◆ **ЗАДАНИЕ**
Какую возможную причину называет Петер Вайсс в отрывке о Че Геваре, объясняя, почему Че гальванизировал молодежь планеты?

Безупречность Че, его трагическая смерть оставляют широко открытыми двери мечты.
Его шарм, исходящий от фото Корды, пробудил молодежь старой Европы и подтолкнул ее подняться на баррикады мая 68-го. «Под мостовыми пляж, на пляже Че — солнце Революции», — заявлял один лозунг.
Долгое время скрываемый легендой Эрнесто Гевара сегодня возвращается, призванный более или менее сознательно молодежью, которая ищет проводника, звезду.
Натурализовавшийся немец, швед Петер Вайсс считает: «Драма христианства в том, что оно не сделало христианами весь мир, Че гальванизировал молодежь планеты, возможно, потому, что они перестали верить в Христа». Но не будем сравнивать атеиста Эрнесто Гевару и палестинского бородача, даже если название марксистского Христа ему подходит. Или еще — «Дон-Кихот Латинской Америки».
Для Антуана Блондина — «человек из мечты». Когда команданте писал на своем дереве, в боливийском маки, слова, которые пахнут его земным концом, он начинает подниматься над этим. Обретаясь между Пачамамой великих предков и своей звездой, к которой он очень стремится, Че заканчивает свою седьмую жизнь кошки.
Что видит он там, вверху? СССР, который исчезает, коммунизм, который взрывается. Кубу, которая патриотически сопротивляется блокаде дядюшки Сэма, чья злоба стойкая. Его старый товарищ Фидель Кастро все более несгибаемый, упорствует, желая оставаться последним коммунистом против течения, которое удаляет от острова плотогонов. Его новый человек тоже выходит за рамки, которые он ему очертил, такие жестокие.

◆ **ДАННЫЕ**

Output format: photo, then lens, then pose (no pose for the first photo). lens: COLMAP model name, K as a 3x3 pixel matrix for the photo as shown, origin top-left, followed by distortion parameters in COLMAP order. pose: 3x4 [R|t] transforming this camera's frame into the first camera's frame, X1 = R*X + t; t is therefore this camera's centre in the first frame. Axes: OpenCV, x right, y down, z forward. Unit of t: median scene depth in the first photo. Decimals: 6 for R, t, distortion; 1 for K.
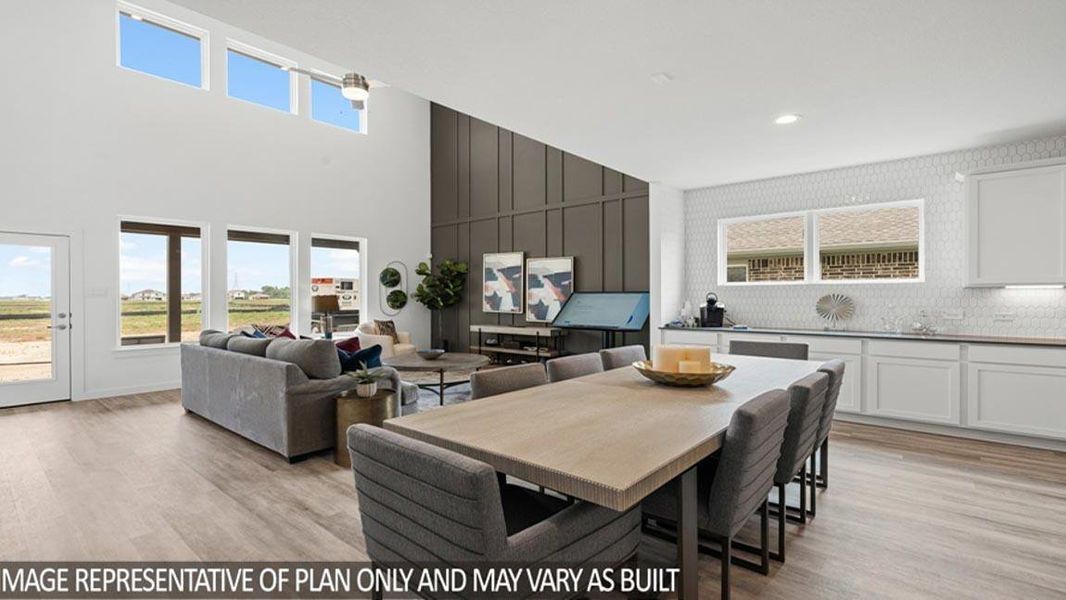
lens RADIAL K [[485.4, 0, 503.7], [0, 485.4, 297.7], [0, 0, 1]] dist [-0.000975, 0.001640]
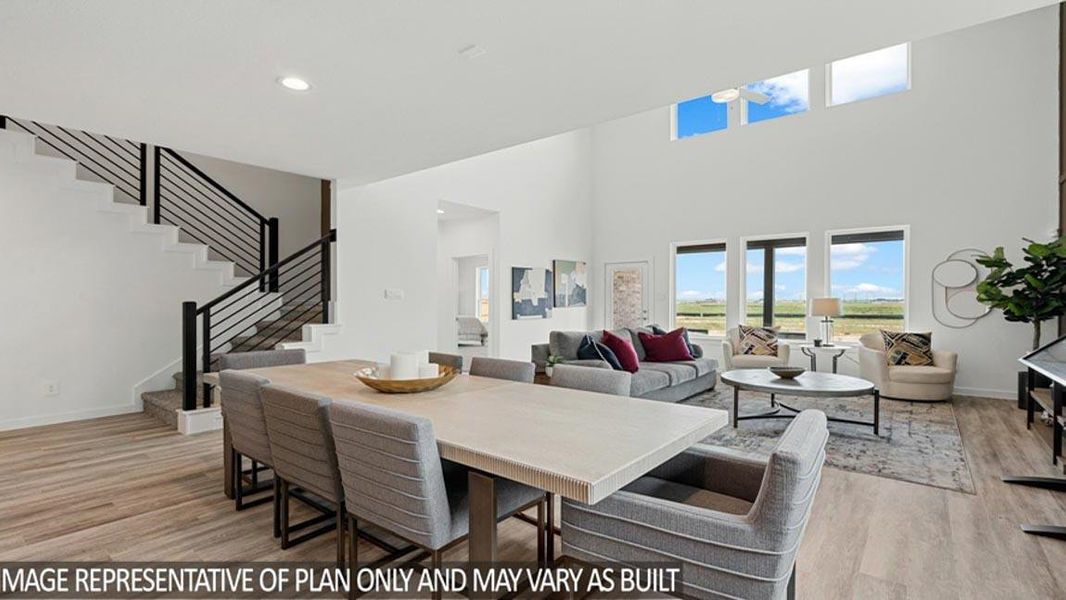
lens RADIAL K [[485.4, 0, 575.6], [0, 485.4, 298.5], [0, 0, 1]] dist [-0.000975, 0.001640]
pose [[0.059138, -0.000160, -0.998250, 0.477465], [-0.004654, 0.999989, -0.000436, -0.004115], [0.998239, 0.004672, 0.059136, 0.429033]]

◆ **ОТВЕТ**
По словам Петера Вайсса, Че гальванизировал молодежь планеты, возможно, потому, что она перестала верить в Христа. Перед этим Вайсс говорит, что драма христианства в том, что оно не сделало христианами весь мир.